The Romance of Suicide
By thehomelygal
- 478 reads
She’d always thought about suicide. Maybe for the beauty of it, maybe for the abruptness of it. But whatever her reason she never planned or executed her final exit. It happened accidently, mundane and boring like most deaths. There was no excitement to it, no cliffhanger or drama. Death had cheated her out of her final triumph.

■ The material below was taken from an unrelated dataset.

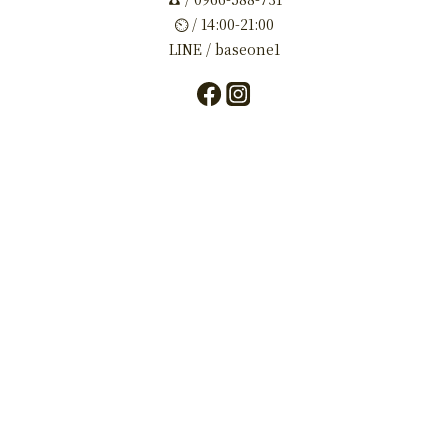
⏲ / 14:00-21:00
LINE / baseone1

But it was really her own fault. She’d had many times to take commit the act. She never did, only for the excuse of experiences yet to come. She didn’t want to die a virgin, forever chaste. Once she’d had sex she wanted to experience traveling the world with a lover, never knowing where they would end up. Then she wanted to feel drugs coursing through her veins. None of the drugs that would ruin her life or her love, but those that seemed romantic in a way, like molly and mary jane. She wanted to dance in the rain, however cheesy it may seem. It felt like cheating herself if she did not at least experience these things until taking her own life. Once they were out of the way she could begin planning her exit, making it however dramatic and brilliant she wished. No limitations could be put on her then. It would all happen once she just did a few things.
But that’s the thing. Life never ended for her until it ended, not with a bang but with a whisper. Because she kept finding things to amaze and things to inspire. Because that’s just how life works.